St Vincent’s University Hospital, Ireland


Title: Non-opioid pain management post major surgery: The use of erector spinae block infusions
Elaine Clear
St Vincent’s University Hospital, Ireland
Abstract: Erector spinae plane (ESP) block is an interfascial plane block where a local anaesthetic is injected in a plane preferably below the erector spinae muscle. It works at the origin of spinal nerves and has emerged as an effective and safe analgesic regional technique. It has a wide variety of applications ranging from control of acute postoperative pain including breast, thoracic, and abdominal surgeries.
Erector spinae block infusions have emerged as an effective novel regional therapy that is safe, effective and most importantly, requires less opioid post-operatively. For thoracic surgeries or rib fractures, ESP block also helps for better lung expansion, superior analgesia, allows patient to cough, weaning off mechanical ventilation, and early ambulation. It can be used for selective multidermatomal sensory blockade according to surgery or site of pain. For sensory blockade of cervical, thoracic, and lumbar dermatomes, ESP block was administered at level T2, T5, and T7, respectively. 
Though ESP and paravertebral blocks have been documented to be efficacious for post-operative pain, there has been no direct comparison between the two approaches. The ESP block is considered to be a safer technique with less theoretical adverse events possible and thus, would become a viable alternative to the more technically challenging paravertebral nerve block. In terms of managing abdominal surgery, ESP is advantageous when compared to Transverse Abdominis Plane (TAP) block. TAP block usually achieves a dermatomal block below T7 whereas the ESP block can cover any level. Likewise, T4 – T5 levels are effective for breast and thoracic surgeries.
ESPs are comparatively simpler, safer with lesser expertise, and do not have the procedural complications associated with epidurals or paravertebral blocks. As ESPs are not in the vicinity of the spinal cord, they do not have the risk of hypotension, vascular puncture or motor blocks associated with epidural infusions, or the epidural spread or pneumothorax as a result of a paravertebral block. The continuous nature, extensive craniocaudad spread, no hindrance to surgical field, and only sensory blockade make ESP block superior to pectoral nerve blocks (single shot), TAP block (four quadrant blocks that required for the entire abdomen), rectus sheath, and quadratus lumborum blocks. The risk-benefit of these latter techniques make for a poor comparison to an ESP block. 
Audience Take Away:
  • This new therapy has the advantage of minimising the use of opioids in post-operative pain management.

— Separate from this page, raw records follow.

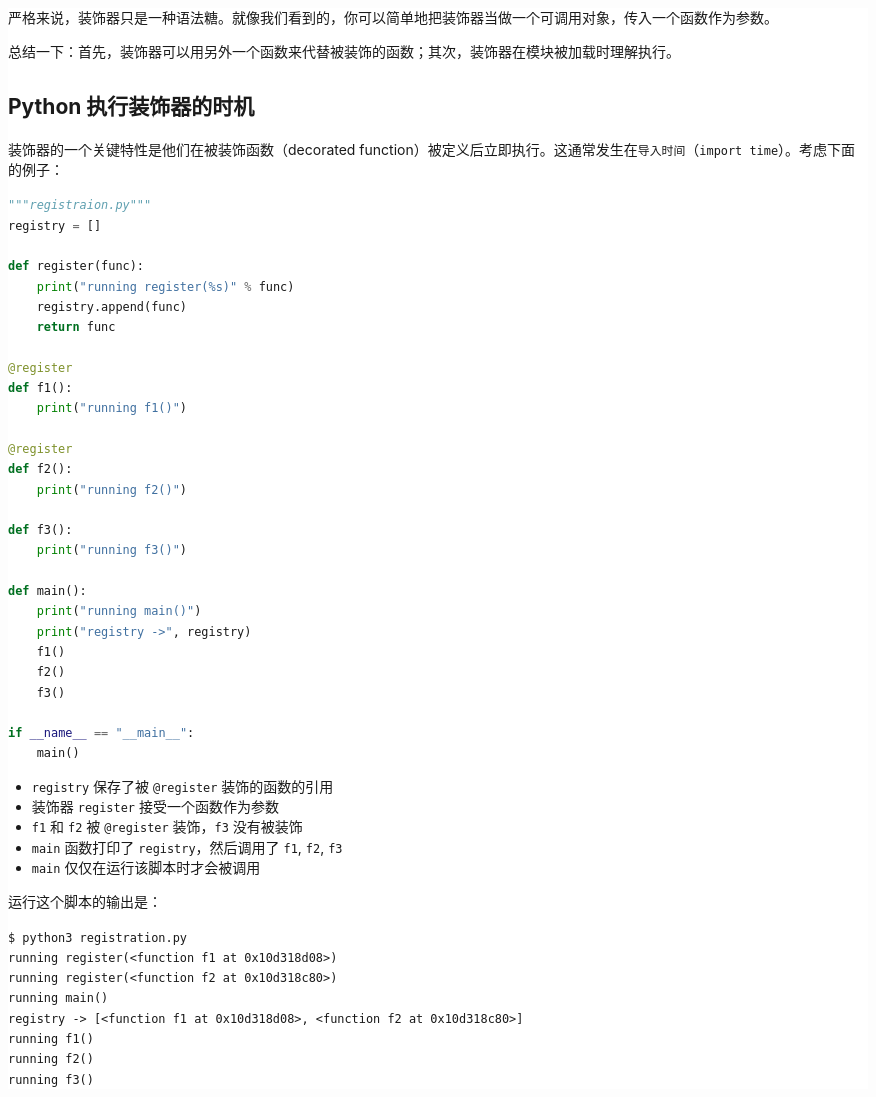 严格来说，装饰器只是一种语法糖。就像我们看到的，你可以简单地把装饰器当做一个可调用对象，传入一个函数作为参数。

总结一下：首先，装饰器可以用另外一个函数来代替被装饰的函数；其次，装饰器在模块被加载时理解执行。

## Python 执行装饰器的时机

装饰器的一个关键特性是他们在被装饰函数（decorated function）被定义后立即执行。这通常发生在`导入时间`（`import time`）。考虑下面的例子：

```python
"""registraion.py"""
registry = []

def register(func):
    print("running register(%s)" % func)
    registry.append(func)
    return func

@register
def f1():
    print("running f1()")

@register
def f2():
    print("running f2()")

def f3():
    print("running f3()")

def main():
    print("running main()")
    print("registry ->", registry)
    f1()
    f2()
    f3()

if __name__ == "__main__":
    main()
```

* `registry` 保存了被 `@register` 装饰的函数的引用
* 装饰器 `register` 接受一个函数作为参数
* `f1` 和 `f2` 被 `@register` 装饰，`f3` 没有被装饰
* `main` 函数打印了 `registry`，然后调用了 `f1`, `f2`, `f3`
* `main` 仅仅在运行该脚本时才会被调用

运行这个脚本的输出是：

```shell
$ python3 registration.py
running register(<function f1 at 0x10d318d08>)
running register(<function f2 at 0x10d318c80>)
running main()
registry -> [<function f1 at 0x10d318d08>, <function f2 at 0x10d318c80>]
running f1()
running f2()
running f3()
```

This will thereby reduce the incidence of post-operative complications associated with opioids. 
  • The nurse working in theatre or pain management could present this new therapy to the Department of Anaesthesia in their hospital as a non-opioid pain management therapy. 
The use of erector spinae plane infusions result in the following:
  • Better pain management
  • Less nausea and vomiting
  • Minimal light-headedness and hallucinations
  • Less paralytic ileus 
  • Less constipation 
  • Quicker mobilisation
  • Shorter length of stay 


Elaine Clear is a candidate Advanced Nurse Practitioner in Pain Management and nurse prescriber in St Vincent’s University Hospital, Dublin, Ireland. Having worked as a clinical nurse specialist in post-operative pain management for 10 years she gained enormous experience in utilizing different analgesic therapies. In 2013, she won a Biomnis Healthcare award for developing an acute pain app called APPease in collaboration with the Department of Anaesthesia and pharmacy.